I'm using Ubuntu Server 16.04-LTS for a long time, and there is no issue like that there. Why it is on 18.04? I made some more investigation on that and now I know.
When installing python3-pip
package on Ubuntu 18.04 I noticed that python3-keyring
and python3-keyrings.alt
are also installed. Knowing that it's clear that _default_token_cache()

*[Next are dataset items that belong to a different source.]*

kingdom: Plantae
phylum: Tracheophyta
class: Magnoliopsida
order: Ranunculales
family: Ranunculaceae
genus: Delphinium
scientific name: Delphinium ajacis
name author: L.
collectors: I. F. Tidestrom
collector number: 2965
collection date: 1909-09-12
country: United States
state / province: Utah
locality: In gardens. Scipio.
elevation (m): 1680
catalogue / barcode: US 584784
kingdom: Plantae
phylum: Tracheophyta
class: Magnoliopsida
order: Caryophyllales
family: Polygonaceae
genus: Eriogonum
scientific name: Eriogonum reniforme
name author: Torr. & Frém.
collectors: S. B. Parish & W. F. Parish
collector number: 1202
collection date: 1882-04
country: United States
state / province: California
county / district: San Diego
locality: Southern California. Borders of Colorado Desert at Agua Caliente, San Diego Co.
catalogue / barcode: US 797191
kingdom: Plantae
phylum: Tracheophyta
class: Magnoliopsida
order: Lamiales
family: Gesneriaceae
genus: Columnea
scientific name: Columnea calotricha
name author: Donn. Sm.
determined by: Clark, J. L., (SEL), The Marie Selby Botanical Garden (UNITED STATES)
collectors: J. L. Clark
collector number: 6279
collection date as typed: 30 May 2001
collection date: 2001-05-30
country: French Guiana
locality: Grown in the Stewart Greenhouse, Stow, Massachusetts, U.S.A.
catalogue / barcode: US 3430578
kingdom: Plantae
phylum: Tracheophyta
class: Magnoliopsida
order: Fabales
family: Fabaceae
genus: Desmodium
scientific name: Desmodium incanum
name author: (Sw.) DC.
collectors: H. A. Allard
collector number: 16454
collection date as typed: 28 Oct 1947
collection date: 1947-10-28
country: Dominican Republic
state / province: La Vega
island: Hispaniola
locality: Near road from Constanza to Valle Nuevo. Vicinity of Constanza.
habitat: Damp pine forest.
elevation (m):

function in msrestazure/azure_active_directory.py
will decide to use keyring.
I have checked where it started looking at python3-pip
dependencies and recommendations at packages.ubuntu.com. One of the package recommendations, and in fact used modules, is python3-wheel
- and this module has:
python3-keyring - store and access your passwords safely - Python 3 version of the package
and
python3-keyrings.alt - alternate backend implementations for python3-keyring
as recommended dependencies. So, when installing python3-pip
package in default mode, we will always get python3-keyring
also installed.
There is no such recommendation in 16.04-LTS.
Solution
Of course we can try to not install python3-keyring
or remove it. But it can be needed or even required by other packages or modules. If we do not need encryption, we can use the PlaintextKeyring backend which does not need any password. We have at least two options to do it and get back to the state where keyring is not used.
Configuration file
Edit ~/.local/share/python_keyring/keyringrc.cfg:
[backend]
default-keyring=keyrings.alt.file.PlaintextKeyring
Python API
Add this to your code:
import keyring.backend
from keyrings.alt.file import PlaintextKeyring
keyring.set_keyring(PlaintextKeyring())
Security
The safety of using PlaintextKeyring()
as token storage is another story and it will be probably discussed on GitHub soon. I will inform you about other solutions (using keyring if possible) or security conclusions.